A fundamental reason for tracking certain wound parameters is that the trending helps clinicians to identity the healing status. We used iDr to track 24 acute rat wounds (12 for control, and 12 for treatment) over a period of 3 weeks (84 videos). From the experiment results plotted in previous section, it is clear that iDr presented descending trends on wound area and volume for all wounds. Fig. 8 shows that the descending trends were initially quite fast, and then started to flatten out after 10–15 days. Clinicians and residents at the co-author's institute were quite pleased and in agreement with iDr's results. Most wounds indeed started to heal after the second week.

Figure 8.

Figure 8

Example 3D rat image acquired by iDr app: a) with color texture, b) 3D data only. Figures 8a and 8b show example iDr acquired 3D images with and without color texture respectively.

Even though iDr observed some differences between the treated and untreated (control) wound, the differences on all tracked parameters were small. This was also correct per co-author's institute conclusion. A new chitosan for the DNA plasmid on the effectiveness of the treatment was investigated through this animal study. The treatment turned out not very successful.

Conclusion

Through extensive experiments on 9 wound phantoms and 24 acute rat wounds (82 growth videos), the iDr smartphone app has successfully demonstrated the integrated capabilities of accurately measuring wound area and volume (3D). iDr has also proven to provide their trending data over time readily through internet on smartphones. While these capabilities are very important for clinicians to objectively assess wound growth and potential infection as indicated by co-author's institute, achieving them is very challenging. Ruler and 2D digital planimetry based area measurement methods, or any much needed wound volume measurement methods, are far from enough to meet the need of low cost, convenient, remote, and accurate wound assessment.

Specifically, the proposed iDr is found to be superior to the existing ruler based method as it is non-invasive, thus eliminates the chance of infection.
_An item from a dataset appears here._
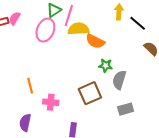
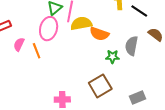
pink semicircle: (15, 18) -> (19, 44), moved
gray semicircle: (119, 80) -> (132, 46), moved
orange line: (30, 86) -> (37, 51), moved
In addition, there is no guess work needed on the wound shape. iDr outperforms digital photograph based method because it eliminates the invalid flat wound assumption and the need of orthogonal viewing by constructing a 3D model from a video (or a sequence of images) for measurement. Past researchers have calculated wound volume through invasive liquid filling or expensive 3D structured-light based industrial camera, neither of which are clinically viable solutions. Currently, no clinic technique offers remote assessment capability.

Acknowledgement

The research was partially funded through NIH grant 1R44AR072014.

Footnotes

Conflict of Interest Statement: The research was a joint effort between Xyken LLC and Johns Hopkins Medical School, and partially funded by NIH.